FittingMechanics wrote: ↑08 Jul 2024, 21:21
Second clear mistake was not putting Norris on mediums. They obviously chose to bring two mediums and a hard (for a usually 1 stop race), they talked about the medium over the radio yet they laid it onto Norris to try and pick the right tire in the middle of the race with misleading "cover Hamilton or cover Verstappen" comment. This was a mistake.
Agree that the way his race engineer composed the message to Lando, was in itself a loaded question. It was 'do you want to go for a win or happy with 2nd ?' Obviously the driver will choose the win.

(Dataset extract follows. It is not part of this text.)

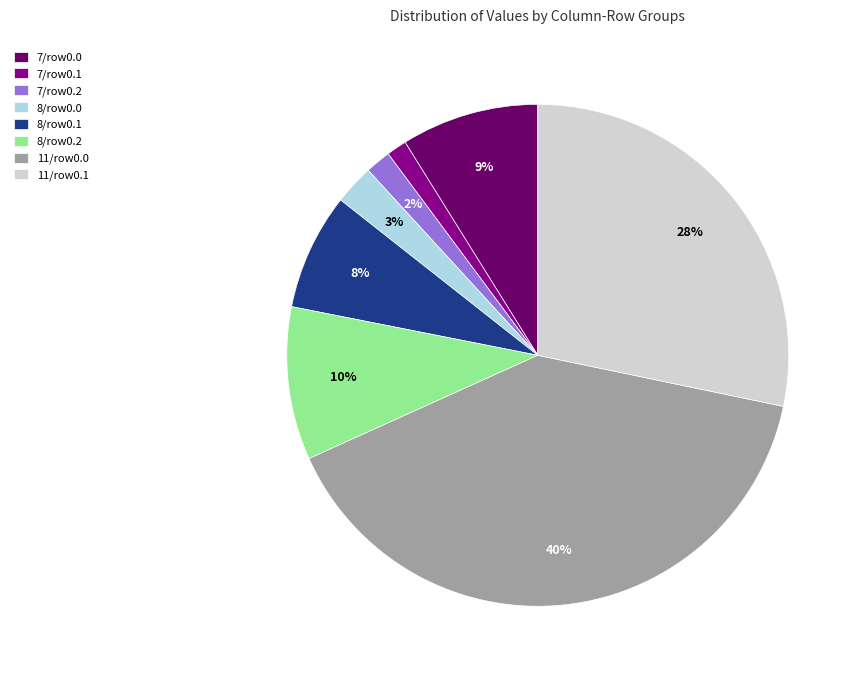

To the nearest percent, what is the average slice percentage?

12%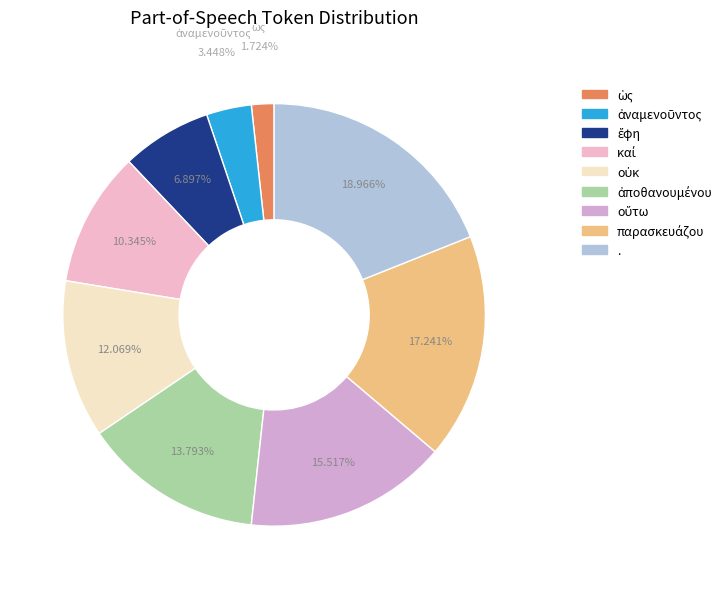

What is the ratio of the value at παρασκευάζου to the value at ἔφη?

2.5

But I dont think we should 'blame' McLaren for this call. Inherently their car is kinder to tyres than any other car on the grid, so expecting the used S to last for 12 laps AND be quick wasn't a bad estimation, esp since Hamilton was on same tyre. As I mentioned before, despite all the prediction algorithms and tools at their disposal that crunches the numbers and presents them with live info 'what tyre now' final choice
(after they plug in the laptimes of themselves from the weekend on same compound fuel corrected, the laptimes of other representative teams on the same compound from the same race that's ongoing, the data about the tyre from pirelli, the track temp data etc etc) .
The data from pirelli that shows X tyre is faster than Y tyre by 0.zz seconds, is based on peak grip at some fixed temp. The 'average laptime' (that will again depend on the car, how much aero load it has, how much slip angle the tyres suffer in average over a lap) etc are all in the territory of 'algorithms' as they must be calculating the 'average grip' over a stint. So if their tools are telling them used S for 12 laps has better average laptime than fresh M, we can't fault the pitcrew for relaying this info via race engineer to the driver.
It's not an exact science, so the 'feel' from the driver matters and that's why they even ask the driver, who can make a subjective 'gut feel' call on this. And hence the loaded question by his race engineer. For Mercedes, their algorithms told the used S is the one to go for rather than a fresh H - but look what happened with Redbull, their tools told them fresh H is the one to go instead of used S. So there is a lot of
'does it suit that particular car' involved.
That's why a generic
'how come they didn't know used S was slower than harder compounds, other teams knew' is off the mark I think. The team knew anyway that it was a marginal call, and tyre grip prediction is not something exact, like downforce number at a particular speed.
Plus, on top of all this, there is a huge dependency on how the driver uses the newly fitted tyre on his outlap. I think Lando took a lot of life out of the used S on his outlap, he was blisteringly fast.
According to me, this was not the 'big blunder' that the internet should be blaming them for.
The big blunder was of course, leaving Piastri out to the wolves, because there was no ambiguity in the data, it was crystal clear that every progressive lap was losing more and more laptime.